Lovecraft Country’s Pulpy Call Is One Even Cthulhu Couldn’t Resist
Photo Courtesy of HBO
Lovecraft Country, an adaptation of Matt Ruff’s book of the same name, belongs more in a series of Weird Tales issues than in the current understanding of H.P. Lovecraft’s tentacle-ridden boogiemen, non-Euclidean geometry, and otherwise unknowable Old Ones. It’s a true pulp story, collected by showrunner Misha Green (who also had writing or story credits on the five episodes I got to see) straight from the mill and bound with an exciting cast and setting to enrich its adventure. Savvy and sensational, you’ve never seen Lovecraft like this.
Ranging from Chicago’s South Side (the show was partially shot in Chicago’s Pilsen neighborhood) to the eerie East Coast where Lovecraft’s tales haunted their hapless sailors and professors, Lovecraft Country tracks the cruel magicks of legacy while pointing out at every turn that its genre’s legacy is steeped in racism. Just because Lovecraft was a racist dickhead on a cosmic scale doesn’t mean Atticus Freeman (Jonathan Majors) doesn’t love his brand of fiction. Tic and his Uncle George (Courtney B. Vance) kick off the series on a Jim Crow-defying quest to find Atticus’ missing father (Michael K. Williams)—who’s off in search of their family’s secretive and spooky “birthright”—accompanied by Tic’s childhood friend Letitia (Jurnee Smollet).
That Chosen One formula with familiar notes—a call from the incredible to someone lodged in the mundane—is undermined from the opening scene. A bold sci-fi wartime nightmare demystifies cartoonish takes on violence by colorizing its black-and-white palette, while ironic narration from Alfred E. Green’s The Jackie Robinson Story introduces “an American boy and a dream that is truly American.” It’s effectively an Amazing Stories cover come to life, with the aliens, scantily-clad women, and outrageousness turned up to HBO levels. The monsters make Stranger Things look like a dollar-store lunchbox; the dramatic use of period setting should make Green Book’s Oscar ashamed to show its face.
From here, the fantastical relationship between escapism and the cruelty driving those to escape from reality only deepens. Voiceovers here aren’t scene-setting exposition—at least, not how we’re used to genre stories doing it. We’re not hearing the rules of a magical world from an old wizard, but hearing James Baldwin lay bare the rules of a nation that values a Grand Wizard. What Tic discovers lurking in a stately mansion (filled with a bunch of platinum blonde baddies running a secret society that Atticus just MIGHT be grandfathered into) could be a magical universe that exists just under the surface of his own, but it’s certainly not an exciting call to adventure. It’s trouble. Why? Because he’s Black, and Blackness doesn’t mix well with America’s entrenched systems—even if they’re magical ones.
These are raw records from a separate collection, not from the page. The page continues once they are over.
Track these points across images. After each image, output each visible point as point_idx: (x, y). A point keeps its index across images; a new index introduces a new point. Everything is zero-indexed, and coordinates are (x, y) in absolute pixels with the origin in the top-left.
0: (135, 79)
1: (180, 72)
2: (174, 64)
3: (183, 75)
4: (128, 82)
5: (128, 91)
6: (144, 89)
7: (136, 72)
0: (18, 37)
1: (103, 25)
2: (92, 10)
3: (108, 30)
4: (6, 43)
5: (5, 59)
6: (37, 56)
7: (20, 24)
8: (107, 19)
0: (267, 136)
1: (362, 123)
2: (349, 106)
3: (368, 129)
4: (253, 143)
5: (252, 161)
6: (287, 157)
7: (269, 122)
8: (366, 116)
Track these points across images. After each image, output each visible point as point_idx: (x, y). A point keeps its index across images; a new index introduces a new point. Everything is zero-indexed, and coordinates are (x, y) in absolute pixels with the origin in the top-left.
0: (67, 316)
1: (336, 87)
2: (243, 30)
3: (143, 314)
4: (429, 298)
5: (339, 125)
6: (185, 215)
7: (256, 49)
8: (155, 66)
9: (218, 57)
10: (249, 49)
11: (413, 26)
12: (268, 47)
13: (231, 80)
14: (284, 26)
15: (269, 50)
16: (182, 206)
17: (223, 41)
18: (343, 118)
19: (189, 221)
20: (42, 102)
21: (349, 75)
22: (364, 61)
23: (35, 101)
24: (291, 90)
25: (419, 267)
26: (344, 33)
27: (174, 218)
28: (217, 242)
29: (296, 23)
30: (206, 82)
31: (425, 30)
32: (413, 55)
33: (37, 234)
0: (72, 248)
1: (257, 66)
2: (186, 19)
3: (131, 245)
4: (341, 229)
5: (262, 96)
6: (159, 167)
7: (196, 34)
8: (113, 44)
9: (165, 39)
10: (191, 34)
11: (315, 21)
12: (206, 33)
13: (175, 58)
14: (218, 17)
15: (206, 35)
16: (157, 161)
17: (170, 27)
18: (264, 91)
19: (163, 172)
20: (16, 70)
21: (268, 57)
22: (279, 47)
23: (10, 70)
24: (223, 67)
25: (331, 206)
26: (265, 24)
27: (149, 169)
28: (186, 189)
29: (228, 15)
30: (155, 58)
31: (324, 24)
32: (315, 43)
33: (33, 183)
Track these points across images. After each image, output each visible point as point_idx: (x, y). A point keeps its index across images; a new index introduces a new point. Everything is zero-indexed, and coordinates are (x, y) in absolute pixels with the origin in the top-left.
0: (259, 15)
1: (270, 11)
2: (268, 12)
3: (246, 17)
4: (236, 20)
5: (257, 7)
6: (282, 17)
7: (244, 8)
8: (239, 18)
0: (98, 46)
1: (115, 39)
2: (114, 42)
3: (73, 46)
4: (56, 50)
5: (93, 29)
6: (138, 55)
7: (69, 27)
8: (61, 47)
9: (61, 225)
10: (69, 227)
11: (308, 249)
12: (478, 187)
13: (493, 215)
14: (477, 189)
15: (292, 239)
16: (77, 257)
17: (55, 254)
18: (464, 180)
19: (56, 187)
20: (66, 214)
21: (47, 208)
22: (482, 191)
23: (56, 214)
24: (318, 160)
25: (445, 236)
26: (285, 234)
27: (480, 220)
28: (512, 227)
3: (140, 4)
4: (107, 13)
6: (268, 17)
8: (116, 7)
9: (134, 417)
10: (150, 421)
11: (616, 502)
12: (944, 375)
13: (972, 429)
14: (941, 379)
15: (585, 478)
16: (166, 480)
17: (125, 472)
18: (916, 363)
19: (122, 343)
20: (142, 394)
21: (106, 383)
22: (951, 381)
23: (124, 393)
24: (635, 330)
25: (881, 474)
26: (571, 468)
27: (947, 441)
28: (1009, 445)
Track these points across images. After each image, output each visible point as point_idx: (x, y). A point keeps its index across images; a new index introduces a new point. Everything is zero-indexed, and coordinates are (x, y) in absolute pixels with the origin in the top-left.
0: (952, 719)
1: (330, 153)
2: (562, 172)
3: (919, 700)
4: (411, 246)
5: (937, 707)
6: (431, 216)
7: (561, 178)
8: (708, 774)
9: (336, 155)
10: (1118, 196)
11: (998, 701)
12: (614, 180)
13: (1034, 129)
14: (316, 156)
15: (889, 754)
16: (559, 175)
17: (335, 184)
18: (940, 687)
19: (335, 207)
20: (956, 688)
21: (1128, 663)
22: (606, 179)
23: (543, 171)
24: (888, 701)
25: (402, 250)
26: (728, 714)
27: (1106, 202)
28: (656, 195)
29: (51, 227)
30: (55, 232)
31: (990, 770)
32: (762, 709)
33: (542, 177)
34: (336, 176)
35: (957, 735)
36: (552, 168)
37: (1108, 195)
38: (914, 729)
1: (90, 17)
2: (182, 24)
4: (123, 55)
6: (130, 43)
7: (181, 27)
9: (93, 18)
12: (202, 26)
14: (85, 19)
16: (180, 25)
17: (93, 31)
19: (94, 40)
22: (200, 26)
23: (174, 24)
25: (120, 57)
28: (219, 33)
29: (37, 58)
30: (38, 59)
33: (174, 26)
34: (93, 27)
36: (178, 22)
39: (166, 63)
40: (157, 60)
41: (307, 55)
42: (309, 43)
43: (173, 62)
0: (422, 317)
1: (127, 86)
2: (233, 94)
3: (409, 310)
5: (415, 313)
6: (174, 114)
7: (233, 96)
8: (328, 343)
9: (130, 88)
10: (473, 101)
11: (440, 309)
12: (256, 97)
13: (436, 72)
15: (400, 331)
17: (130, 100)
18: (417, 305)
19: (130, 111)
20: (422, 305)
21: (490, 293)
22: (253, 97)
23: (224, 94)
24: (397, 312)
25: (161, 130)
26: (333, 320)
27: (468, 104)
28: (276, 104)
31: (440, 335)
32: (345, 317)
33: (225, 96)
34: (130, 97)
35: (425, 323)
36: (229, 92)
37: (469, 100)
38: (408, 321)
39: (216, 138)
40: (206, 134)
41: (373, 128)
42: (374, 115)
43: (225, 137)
This simple twist works to deconstruct the more conventional aspects of the series. That doesn’t mean the show lacks convention: there’s always water rising or bridges collapsing or demons seducing or heroes smooching. If a magazine from the ‘50s featured it on the cover, you can bet it’ll be bolder and Blacker in Lovecraft Country.
While lush with color (purples, yellows, pinks, and blues accentuate the late night lights of the midwest), Tat Radcliffe’s cinematography helps ground the series even through its goofiest moves—and that can mean literal camera swoops or reveals of unexpected genre elements. Less comicky in its compositions than something like Watchmen, which also brought allegorical fantasy to the African-American experience, Lovecraft Country is either high-octane flashy or pure pragmatism in its visuals. With a joyful amount of viscera and gore, these shocks to the system never failed to leave a Tom Savini-loving grin on my face. The Lovecraftian crutch phrase “sloughs off” has never been so tangible. Yuck.